#### [Extracted records]

↓

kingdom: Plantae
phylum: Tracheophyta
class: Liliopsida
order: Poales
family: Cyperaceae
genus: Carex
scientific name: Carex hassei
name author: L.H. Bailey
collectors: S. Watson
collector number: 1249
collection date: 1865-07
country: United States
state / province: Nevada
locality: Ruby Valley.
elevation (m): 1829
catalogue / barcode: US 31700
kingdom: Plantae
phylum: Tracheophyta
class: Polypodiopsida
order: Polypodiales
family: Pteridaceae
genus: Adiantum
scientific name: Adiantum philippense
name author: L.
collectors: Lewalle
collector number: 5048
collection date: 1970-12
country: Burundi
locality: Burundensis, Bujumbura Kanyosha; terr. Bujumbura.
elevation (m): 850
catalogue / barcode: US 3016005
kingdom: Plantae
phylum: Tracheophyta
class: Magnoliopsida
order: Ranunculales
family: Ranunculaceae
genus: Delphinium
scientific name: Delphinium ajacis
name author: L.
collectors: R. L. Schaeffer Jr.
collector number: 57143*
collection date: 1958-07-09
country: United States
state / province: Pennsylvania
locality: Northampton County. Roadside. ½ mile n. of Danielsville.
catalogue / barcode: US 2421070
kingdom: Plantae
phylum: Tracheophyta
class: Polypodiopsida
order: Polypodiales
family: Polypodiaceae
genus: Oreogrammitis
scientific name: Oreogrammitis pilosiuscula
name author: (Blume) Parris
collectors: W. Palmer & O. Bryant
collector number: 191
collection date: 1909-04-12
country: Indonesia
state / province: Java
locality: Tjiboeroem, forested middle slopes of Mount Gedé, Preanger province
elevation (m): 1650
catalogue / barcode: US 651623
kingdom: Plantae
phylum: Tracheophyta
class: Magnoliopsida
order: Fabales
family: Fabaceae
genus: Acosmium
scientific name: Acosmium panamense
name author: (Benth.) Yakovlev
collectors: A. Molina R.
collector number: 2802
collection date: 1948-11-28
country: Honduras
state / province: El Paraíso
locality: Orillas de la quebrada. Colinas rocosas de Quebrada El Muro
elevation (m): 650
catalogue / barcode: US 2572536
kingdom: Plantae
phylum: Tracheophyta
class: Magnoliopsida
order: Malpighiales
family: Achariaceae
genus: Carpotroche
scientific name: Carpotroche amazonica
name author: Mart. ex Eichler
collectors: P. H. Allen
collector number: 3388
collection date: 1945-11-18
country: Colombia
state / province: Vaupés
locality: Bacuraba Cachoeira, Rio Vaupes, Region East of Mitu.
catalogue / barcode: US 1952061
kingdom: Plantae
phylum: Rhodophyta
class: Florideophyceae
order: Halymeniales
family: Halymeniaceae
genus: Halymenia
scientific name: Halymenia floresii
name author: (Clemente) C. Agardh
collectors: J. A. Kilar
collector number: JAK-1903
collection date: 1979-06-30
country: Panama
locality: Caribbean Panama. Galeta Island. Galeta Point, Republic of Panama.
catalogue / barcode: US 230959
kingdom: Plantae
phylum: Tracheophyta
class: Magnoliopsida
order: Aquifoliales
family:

↑

#### [Do this]
Reproduce the data above word for word, keeping every line in its original order.

#### [Answer to this problem]
kingdom: Plantae
phylum: Tracheophyta
class: Liliopsida
order: Poales
family: Cyperaceae
genus: Carex
scientific name: Carex hassei
name author: L.H. Bailey
collectors: S. Watson
collector number: 1249
collection date: 1865-07
country: United States
state / province: Nevada
locality: Ruby Valley.
elevation (m): 1829
catalogue / barcode: US 31700
kingdom: Plantae
phylum: Tracheophyta
class: Polypodiopsida
order: Polypodiales
family: Pteridaceae
genus: Adiantum
scientific name: Adiantum philippense
name author: L.
collectors: Lewalle
collector number: 5048
collection date: 1970-12
country: Burundi
locality: Burundensis, Bujumbura Kanyosha; terr. Bujumbura.
elevation (m): 850
catalogue / barcode: US 3016005
kingdom: Plantae
phylum: Tracheophyta
class: Magnoliopsida
order: Ranunculales
family: Ranunculaceae
genus: Delphinium
scientific name: Delphinium ajacis
name author: L.
collectors: R. L. Schaeffer Jr.
collector number: 57143*
collection date: 1958-07-09
country: United States
state / province: Pennsylvania
locality: Northampton County. Roadside. ½ mile n. of Danielsville.
catalogue / barcode: US 2421070
kingdom: Plantae
phylum: Tracheophyta
class: Polypodiopsida
order: Polypodiales
family: Polypodiaceae
genus: Oreogrammitis
scientific name: Oreogrammitis pilosiuscula
name author: (Blume) Parris
collectors: W. Palmer & O. Bryant
collector number: 191
collection date: 1909-04-12
country: Indonesia
state / province: Java
locality: Tjiboeroem, forested middle slopes of Mount Gedé, Preanger province
elevation (m): 1650
catalogue / barcode: US 651623
kingdom: Plantae
phylum: Tracheophyta
class: Magnoliopsida
order: Fabales
family: Fabaceae
genus: Acosmium
scientific name: Acosmium panamense
name author: (Benth.) Yakovlev
collectors: A. Molina R.
collector number: 2802
collection date: 1948-11-28
country: Honduras
state / province: El Paraíso
locality: Orillas de la quebrada. Colinas rocosas de Quebrada El Muro
elevation (m): 650
catalogue / barcode: US 2572536
kingdom: Plantae
phylum: Tracheophyta
class: Magnoliopsida
order: Malpighiales
family: Achariaceae
genus: Carpotroche
scientific name: Carpotroche amazonica
name author: Mart. ex Eichler
collectors: P. H. Allen
collector number: 3388
collection date: 1945-11-18
country: Colombia
state / province: Vaupés
locality: Bacuraba Cachoeira, Rio Vaupes, Region East of Mitu.
catalogue / barcode: US 1952061
kingdom: Plantae
phylum: Rhodophyta
class: Florideophyceae
order: Halymeniales
family: Halymeniaceae
genus: Halymenia
scientific name: Halymenia floresii
name author: (Clemente) C. Agardh
collectors: J. A. Kilar
collector number: JAK-1903
collection date: 1979-06-30
country: Panama
locality: Caribbean Panama. Galeta Island. Galeta Point, Republic of Panama.
catalogue / barcode: US 230959
kingdom: Plantae
phylum: Tracheophyta
class: Magnoliopsida
order: Aquifoliales
family:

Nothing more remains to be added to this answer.